When police arrested Clarence Busch, the driver who hit Cari,
they found that he had a record of arrests for intoxication, and had in fact
been arrested on another hit-and-run drunk-driving charge less than a week
earlier. Candy Lightner learned from a policeman that drunk driving was rarely
prosecuted harshly, and that Busch was unlikely to spend significant time
behind bars. Furious, Lightner decided to take action against what she later
called “the only socially accepted form of homicide.” MADD was the result.

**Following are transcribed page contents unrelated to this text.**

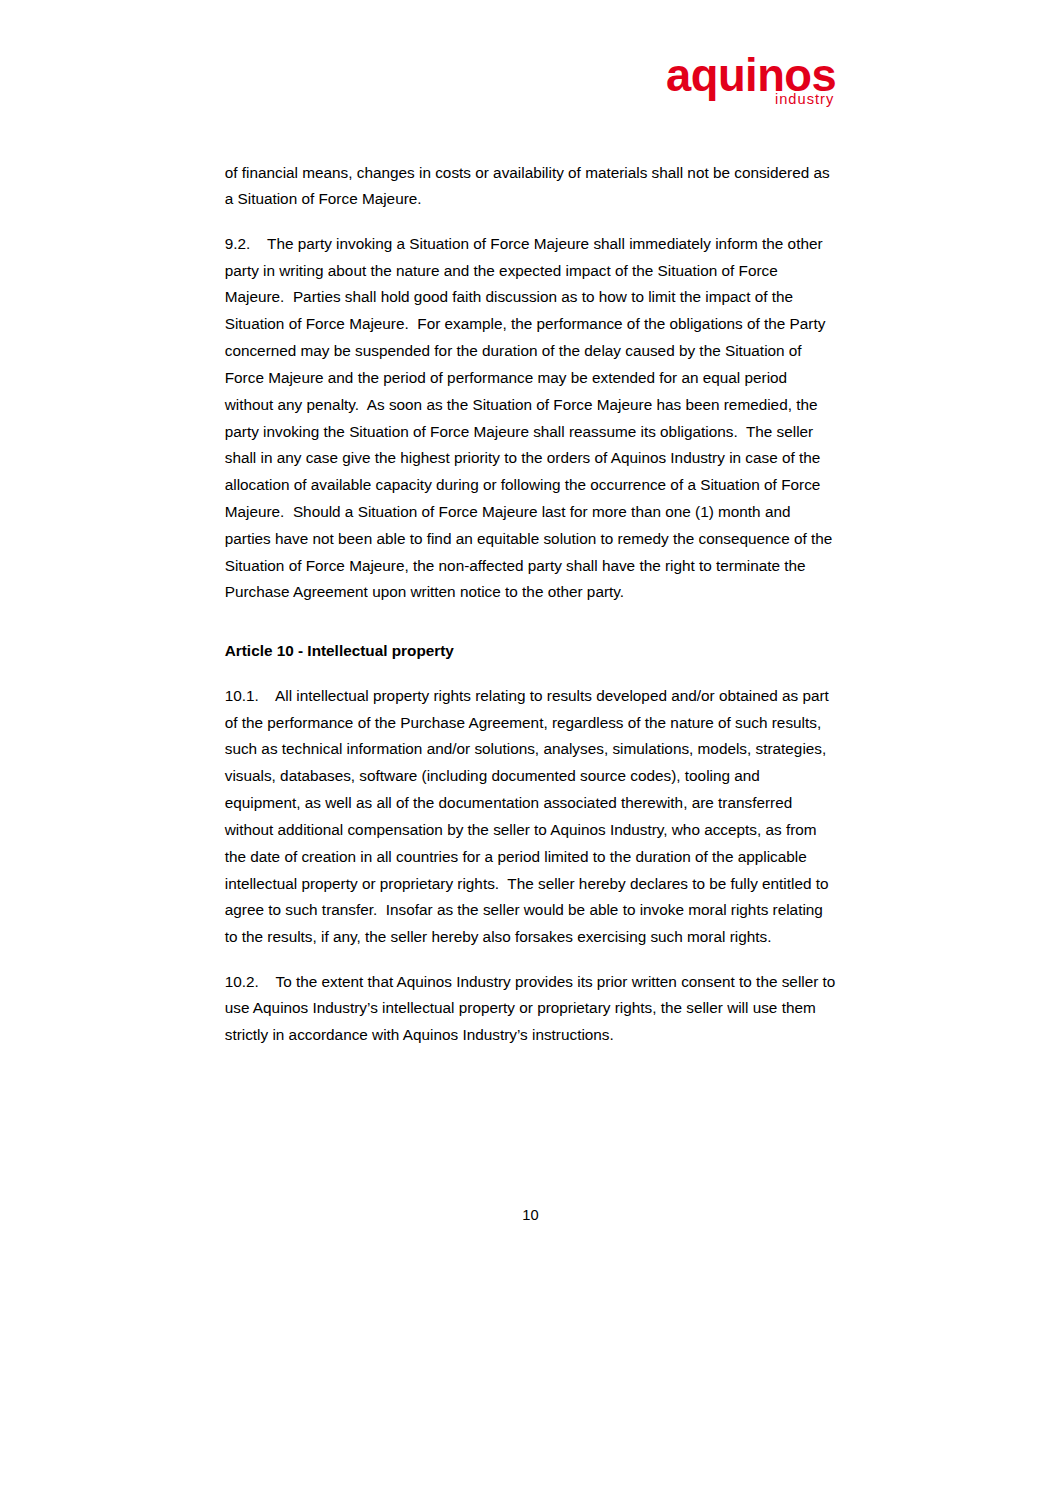aquinos
industry
of financial means, changes in costs or availability of materials shall not be considered as a Situation of Force Majeure.
9.2. The party invoking a Situation of Force Majeure shall immediately inform the other party in writing about the nature and the expected impact of the Situation of Force Majeure. Parties shall hold good faith discussion as to how to limit the impact of the Situation of Force Majeure. For example, the performance of the obligations of the Party concerned may be suspended for the duration of the delay caused by the Situation of Force Majeure and the period of performance may be extended for an equal period without any penalty. As soon as the Situation of Force Majeure has been remedied, the party invoking the Situation of Force Majeure shall reassume its obligations. The seller shall in any case give the highest priority to the orders of Aquinos Industry in case of the allocation of available capacity during or following the occurrence of a Situation of Force Majeure. Should a Situation of Force Majeure last for more than one (1) month and parties have not been able to find an equitable solution to remedy the consequence of the Situation of Force Majeure, the non-affected party shall have the right to terminate the Purchase Agreement upon written notice to the other party.
Article 10 - Intellectual property
10.1. All intellectual property rights relating to results developed and/or obtained as part of the performance of the Purchase Agreement, regardless of the nature of such results, such as technical information and/or solutions, analyses, simulations, models, strategies, visuals, databases, software (including documented source codes), tooling and equipment, as well as all of the documentation associated therewith, are transferred without additional compensation by the seller to Aquinos Industry, who accepts, as from the date of creation in all countries for a period limited to the duration of the applicable intellectual property or proprietary rights. The seller hereby declares to be fully entitled to agree to such transfer. Insofar as the seller would be able to invoke moral rights relating to the results, if any, the seller hereby also forsakes exercising such moral rights.
10.2. To the extent that Aquinos Industry provides its prior written consent to the seller to use Aquinos Industry’s intellectual property or proprietary rights, the seller will use them strictly in accordance with Aquinos Industry’s instructions.
10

(Charged with vehicular homicide, Busch did eventually serve 21 months in
jail.)
In 1980–the year Cari Lightner died–some 27,000 alcohol-related
traffic fatalities occurred in the United States, including 2,500 in California
alone. After founding MADD, Lightner began lobbying California’s governor,
Jerry Brown, to set up a state task force to investigate drunk driving. Brown
eventually agreed, making her the task force’s first member. In 1981,
California passed a law imposing minimum fines of $375 for drunk drivers and
mandatory imprisonment of up to four years for repeat offenders.
President
Ronald Reagan soon asked Lightner to serve on the National Commission on Drunk
Driving, which recommended raising the minimum drinking age to 21 and revoking
the licenses of those arrested for drunk driving. In July 1984, she stood next
to Reagan as he signed a law reducing federal highway grants to any state that
failed to raise its drinking age to 21 (a change that was estimated to save
around 800 traffic deaths annually); by the following year, all 50 states had
tightened their drunk-driving laws.
MADD had expanded to some 320 chapters and 600,000 volunteers and
donors nationwide by 1985, when Lightner parted ways with the organization.
MADD went on to wage a campaign to lower the nation’s legal blood alcohol
content from 0.1 percent to 0.08.
The group won a major victory in 2000, when
the Clinton administration passed a law tying federal highway funds to states’
adoption of the 0.08 standard. By that year–the 20th anniversary of MADD’s
founding–alcohol-related fatalities had dropped some 40 percent over two
decades, and states with the toughest drunk-driving laws were beginning to
treat alcohol-related fatalities as murder.